Police officer Abby Dawson has witnessed the worst of society, and not just at work. Her high-powered attorney ex-husband has wrested her daughter away from her in a bitter custody battle, and she’s lucky if she sees her daughter at all. The job she once loved has become a chore, the world isn’t any safer, and her life seems to have no purpose.
One fateful night a botched robbery changes both Abby’s and Roxi’s lives forever. While Abby searches for justice, Roxi finds herself on the run in the small town of Elk Valley, Colorado. Will the power of forgiveness set them free, or will they both remain bound by guilt?
It has been a long time since I read the first book in the series, but I had no trouble returning to the little world that Darlington has created. Once again, her characters were full or realism, faith, and redemption.
If you are looking for a book where all the characters are in nice, neat packages, move on to another author. Darlington doesn’t sugar-coat her characters and is honest about pain and struggles without becoming vulgar. Even I, who can be very sensitive, feel like that her books are honest, are a bit gritty- without doing things just for the shock value. It is becoming harder to find books like this, but I think they are some of the most powerful.
I loved Roxi and felt so sorry for her throughout the whole book. Yes, there were a couple of times where I was telling her what she should and shouldn’t do (making my sibling worry even more about my sanity), but she was a lovable character. Abby was a bit harder to love, but she was also an understandable character. The more I read, the more I wondered if Darlington was drawing from people she knew, because each character sparkled in their diversity.
The plot twists kept me on my toes the whole time. There were a couple of times I was talking aloud saying things like: “No she wouldn’t! That couldn’t happen! Oh, my, it just happened.” Or “Wait! Nooooooo!!” In short, this book really kept my attention.

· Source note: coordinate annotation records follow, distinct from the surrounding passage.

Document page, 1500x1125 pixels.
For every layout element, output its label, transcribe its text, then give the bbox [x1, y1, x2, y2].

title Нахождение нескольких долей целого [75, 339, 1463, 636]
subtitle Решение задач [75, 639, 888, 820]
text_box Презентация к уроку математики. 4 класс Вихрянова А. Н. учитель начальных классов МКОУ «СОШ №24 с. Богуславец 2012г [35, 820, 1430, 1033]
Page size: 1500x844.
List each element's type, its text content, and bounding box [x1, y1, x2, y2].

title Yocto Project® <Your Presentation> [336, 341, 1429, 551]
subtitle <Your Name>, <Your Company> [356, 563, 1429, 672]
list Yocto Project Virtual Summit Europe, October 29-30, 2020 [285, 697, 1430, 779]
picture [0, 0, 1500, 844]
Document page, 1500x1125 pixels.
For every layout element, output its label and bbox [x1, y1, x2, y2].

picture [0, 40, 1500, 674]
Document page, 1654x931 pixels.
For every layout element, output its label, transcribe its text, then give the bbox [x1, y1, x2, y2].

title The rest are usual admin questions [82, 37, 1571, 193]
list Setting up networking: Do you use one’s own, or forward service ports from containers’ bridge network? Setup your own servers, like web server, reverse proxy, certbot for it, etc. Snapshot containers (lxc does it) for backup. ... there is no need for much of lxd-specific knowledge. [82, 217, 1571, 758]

I think my favorite thing about this book was the message. Unlike a lot of even Christian books, Darlington peppered the story with Christians who were living out their faith and willing to reach out to those who were unlovable. Too many people are so cynical in their writing these days and only have maybe one Christian acting loving and the rest are hypocrites. This book was refreshing and inspiring at the same time. The faith themes were there and so well woven in that they fit seamlessly into the story and characters. Nothing feels forced or overdone.
I highly recommend this book for those who like realistic stories, unpredictable plots, and strong messages of faith.